Dans le cadre d’un système d’échange de quotas d’émission (SEQE), ce n’est pas l’Union européenne qui fixe le prix. En revanche, elle détermine la quantité de quotas d’émission disponible, sachant qu’un quota doit être restitué par les entreprises émettrices pour chaque tonne de CO2 émise. Ainsi, c’est le marché qui fixe le prix des quotas, en fonction de la demande (c'est-à-dire le besoin d’émettre du gaz à effet de serre) et de l’offre disponible (fixée par la Commission européenne).

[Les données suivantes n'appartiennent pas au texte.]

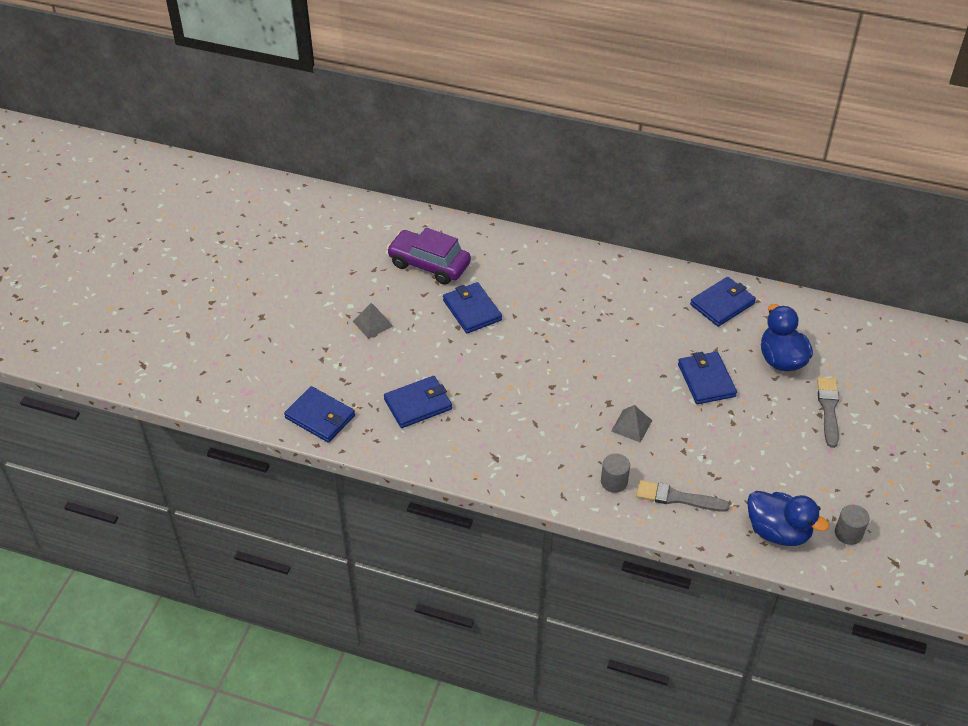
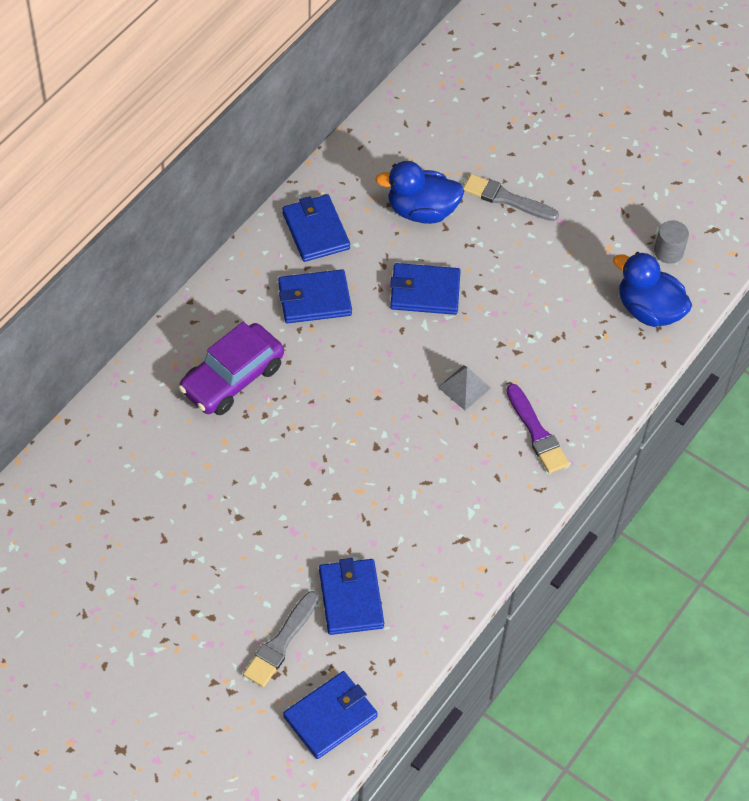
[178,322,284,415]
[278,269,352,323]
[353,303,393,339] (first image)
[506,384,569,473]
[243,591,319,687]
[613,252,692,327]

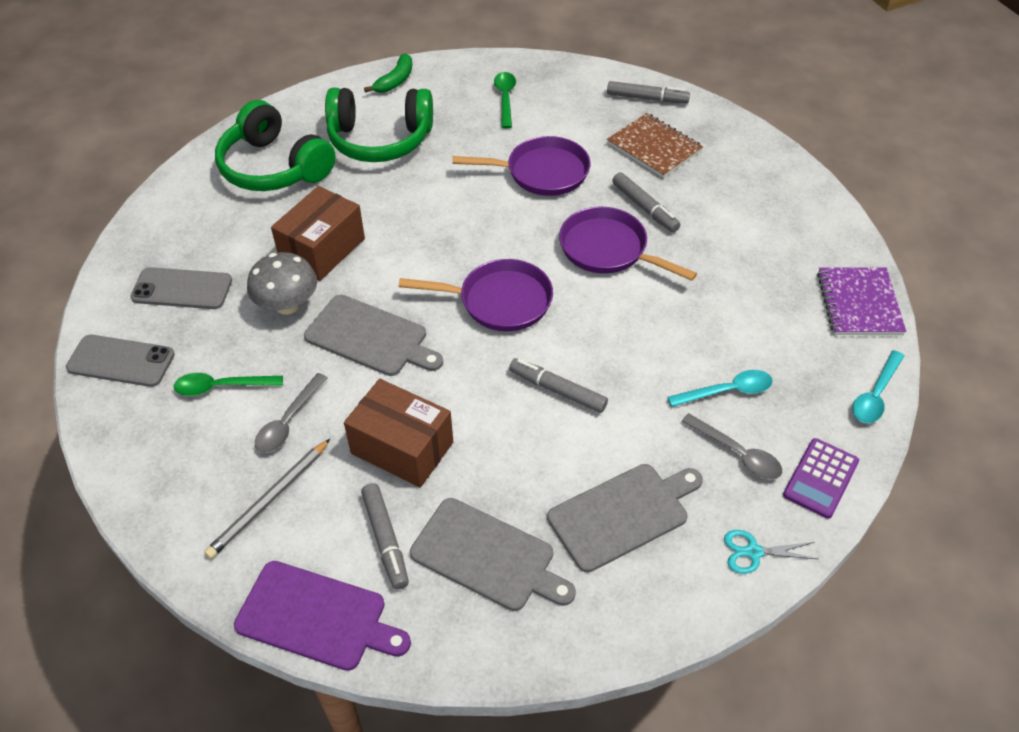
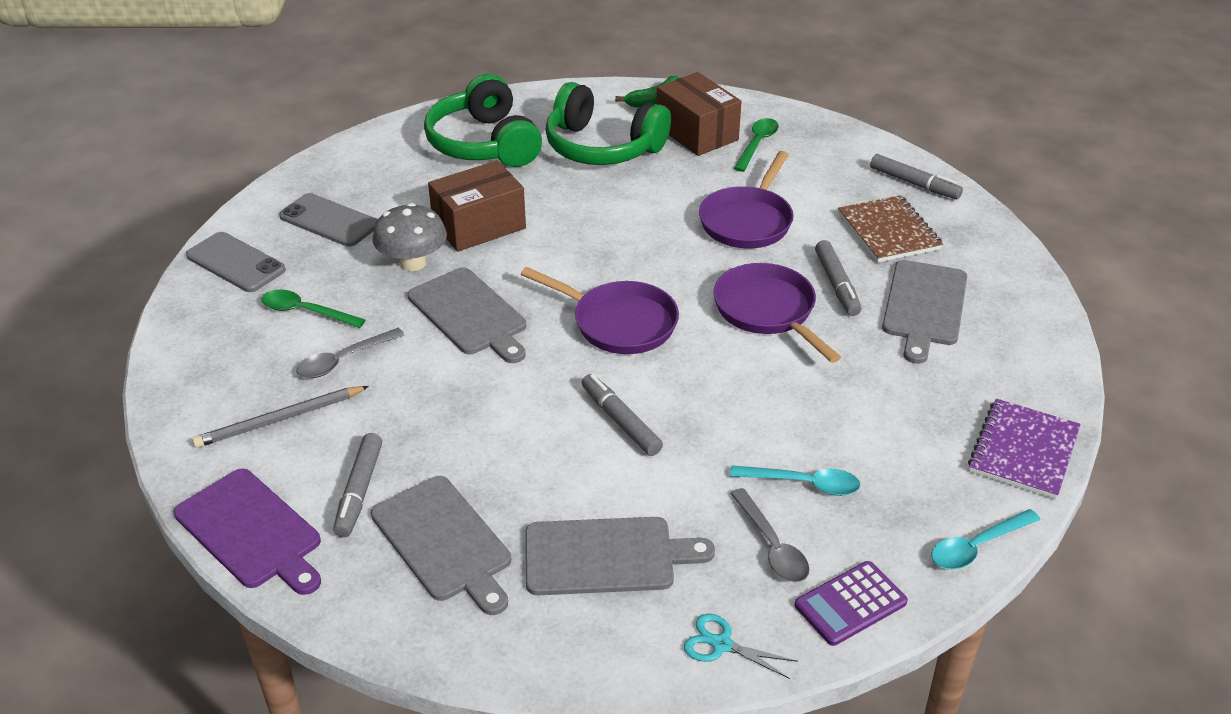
[699,151,794,248]
[656,72,742,156]
[882,260,967,364]

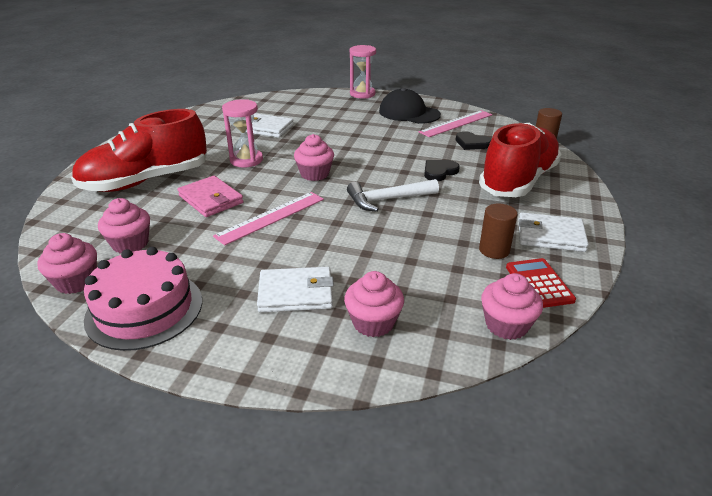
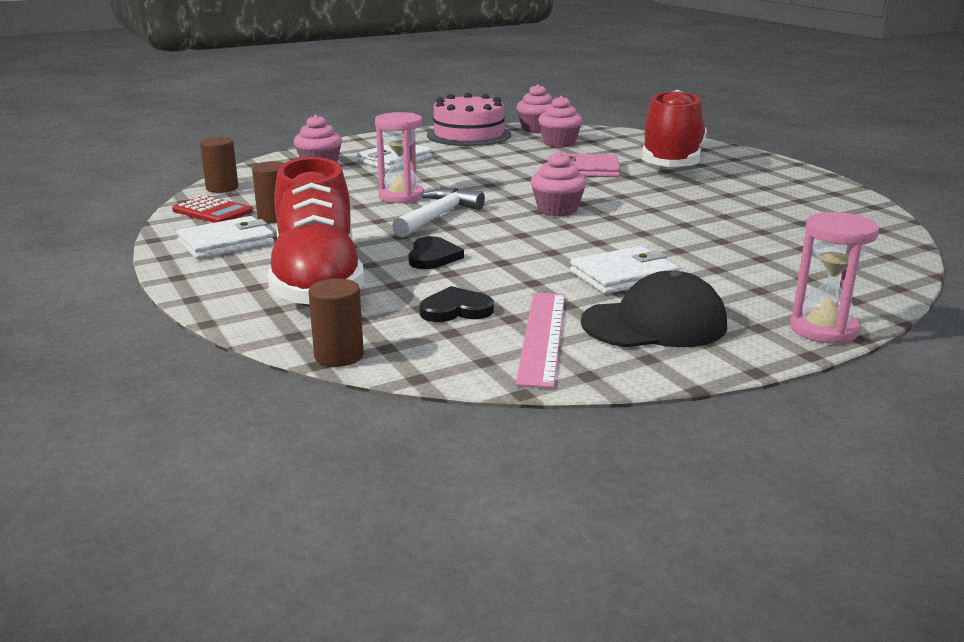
[375,112,424,203]
[570,246,679,294]
[213,192,324,245] (first image)
[200,137,238,193]

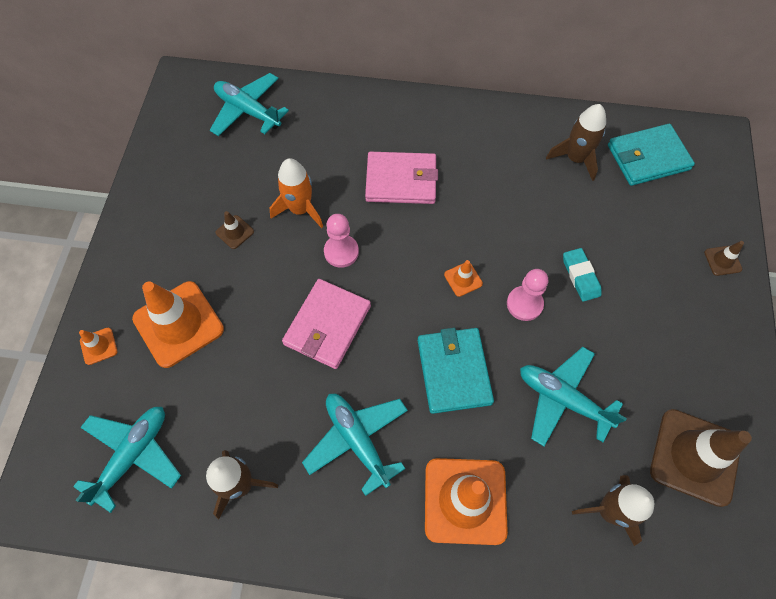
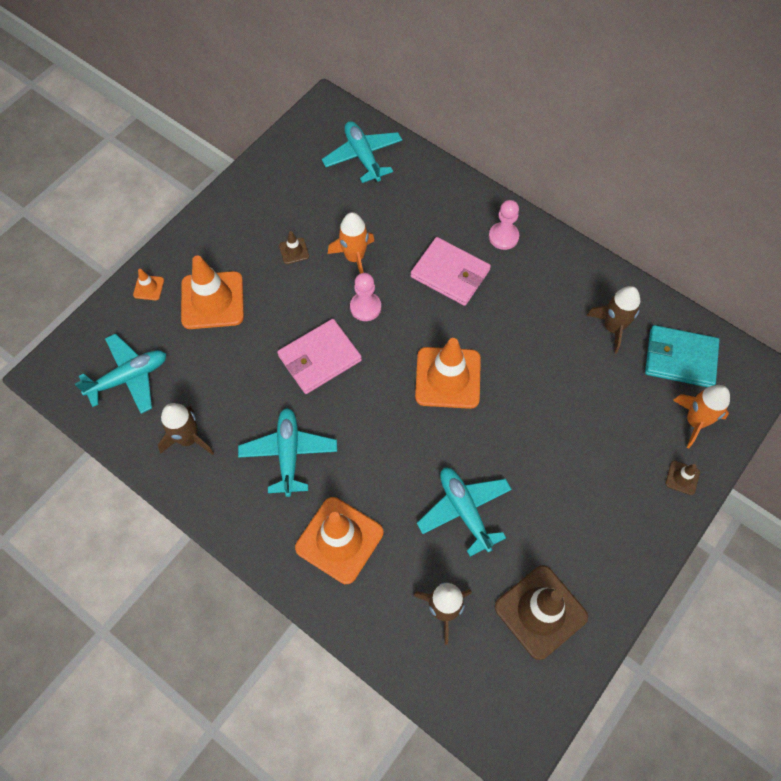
[563,248,601,302] (first image)
[415,338,481,409]
[489,200,519,250]
[418,328,494,414] (first image)
[673,385,730,448]

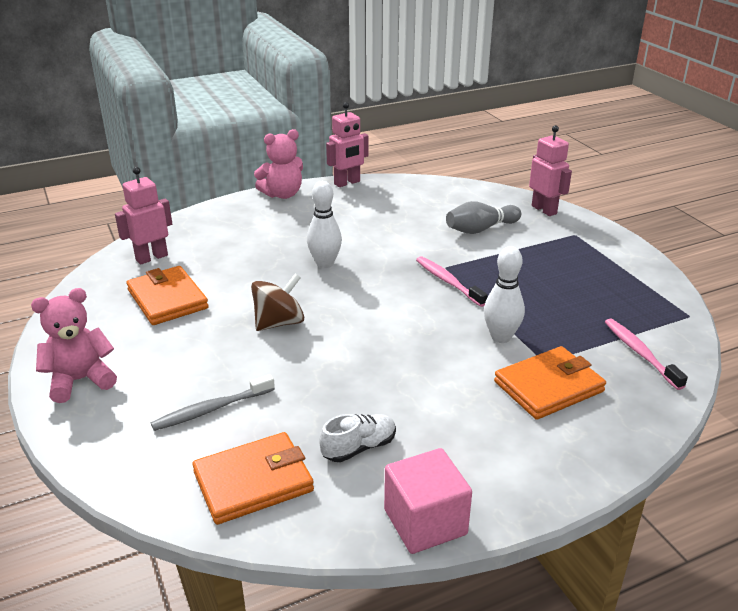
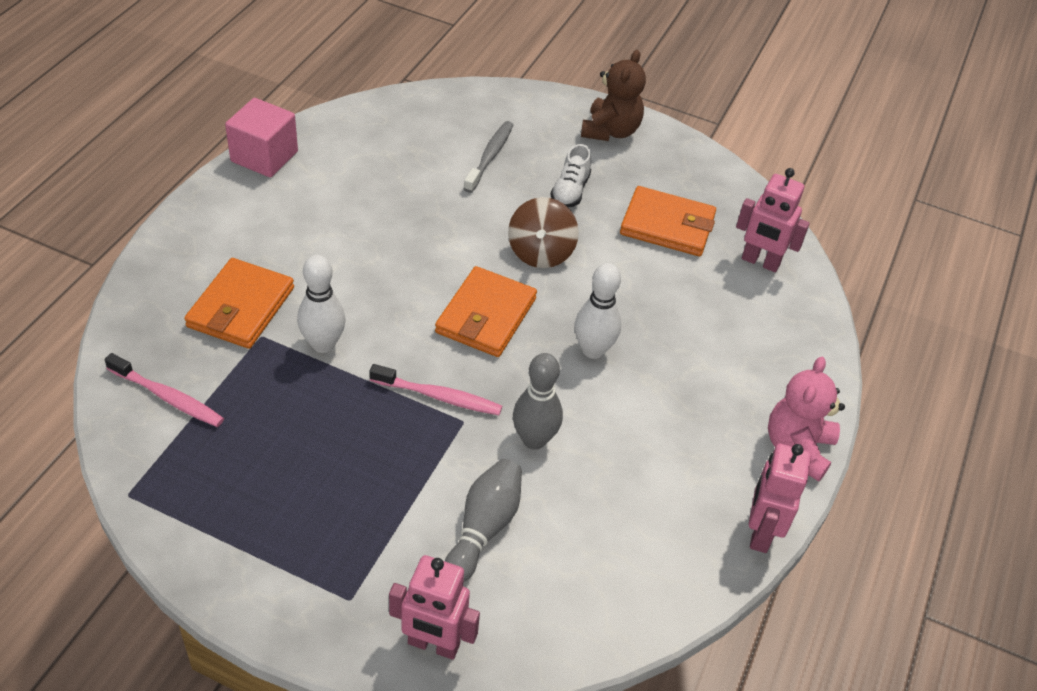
[736,168,810,272]
[581,50,646,141]
[551,144,592,208]
[435,266,537,357]
[513,353,563,450]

Dès lors, le prix des émissions va s’adapter librement, et permettre de décarboner rapidement et efficacement l’économie européenne. Au cours des 20 dernières années, c’est près de 50% des émissions soit 1 milliards de tonnes de CO2 qui ont ainsi été supprimées par l’EU ETS.
La lente évolution du marché carbone européen
Le SEQE évolue, régulièrement, suivant les décisions des Etats membres et des institutions européennes qui répondent au contexte économique, géopolitique, ou climatique.
Cette souplesse permet au EU ETS de s’adapter régulièrement et ainsi d’améliorer son efficacité. Par exemple, c’est l’introduction d’une réserve de stabilité en 2018 qui a entraîné une hausse des prix et donc une accélération de la baisse des émissions de gaz à effet de serre.
En même temps, ce système de “pilotage” réglementaire est à la fois lent et prévisible : le processus législatif européen fait intervenir 27 pays membres au sein du Conseil européen et du Conseil de l’Union européenne, mais aussi 720 députés au parlement européen, ainsi que 21 commissaires à la Commission européenne. Cela confère au système législatif européen une stabilité et prévisibilité unique. Et le marché carbone européen, arme principale des pays de l’Union pour stabiliser le climat, hérite de ces caractéristiques.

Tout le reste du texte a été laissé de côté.